The full press release is below
Nokia Siemens Networks today announced its strategy to focus on mobile broadband and services and the launch of an extensive global restructuring program.
"We believe that the
future of our industry is in mobile broadband and services - and we aim
to be an undisputed leader in these areas," said Rajeev Suri, chief
executive officer of Nokia Siemens Networks. "At the same time, we need
to take the necessary steps to maintain long term competitiveness and
improve profitability in a challenging telecommunications market."
Strategy update
Nokia Siemens Networks will target end-to-end mobile network infrastructure and services, with a particular emphasis on mobile broadband.
"Our
goal is to provide the world's most efficient mobile networks, the
intelligence to maximize the value of those networks, and the services
capability to make it all work seamlessly," said Suri. "Despite the need
to restructure parts of our company, our commitment to research and
development remains unchanged, with investment in mobile broadband
expected to increase over the coming years."
Nokia
Siemens Networks plans to realign its business to focus on mobile
broadband (including optical), customer experience management and
services. The company's Services organization will further strengthen
its highly-efficient global delivery system. Business areas not
consistent with the new strategy are planned to be divested or managed
for value. Quality and innovation will continue to be priorities for the
company, with ongoing investment in both areas.
Restructuring program
Nokia Siemens Networks targets to reduce its non-IFRS* annualized operating expenses and production overheads by EUR 1 billion by the end of 2013, compared to the end of 2011. While these savings are expected to come largely from organizational streamlining, the company will also target areas such as real estate, information technology, product and service procurement costs, overall general and administrative expenses, and a significant reduction of suppliers in order to further lower costs and improve quality.
Nokia Siemens Networks plans to
reduce its global workforce** by approximately 17,000 by the end of
2013. These planned reductions are expected to be driven by aligning the
company's workforce with its new strategy as well as through a range of
productivity and efficiency measures.

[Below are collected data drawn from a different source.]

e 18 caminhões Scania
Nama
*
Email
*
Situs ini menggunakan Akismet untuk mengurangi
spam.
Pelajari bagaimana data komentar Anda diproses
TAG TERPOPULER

These planned measures are
expected to include elimination of the company's matrix organizational
structure, site consolidation, transfer of activities to global delivery
centers, consolidation of certain central functions, cost synergies
from the integration of Motorola's wireless assets, efficiencies in
service operations, and company-wide process simplification.
Nokia
Siemens Networks will begin the process of engaging with employee
representatives in accordance with country-specific legal requirements
to find socially responsible means to address these reduction needs.
More information will be shared in impacted countries as the process
proceeds. In order to reduce the impact of the planned reductions, Nokia
Siemens Networks intends to launch locally led programs at the most
affected sites to provide re-training and re-employment support.
"As
we look towards the prospect of an independent future, we need to take
action now to improve our profitability and cash generation," said Suri.
"These planned reductions are regrettable but necessary - and it is our
goal to make them in a fair and responsible way, providing the support
we can to employees and communities."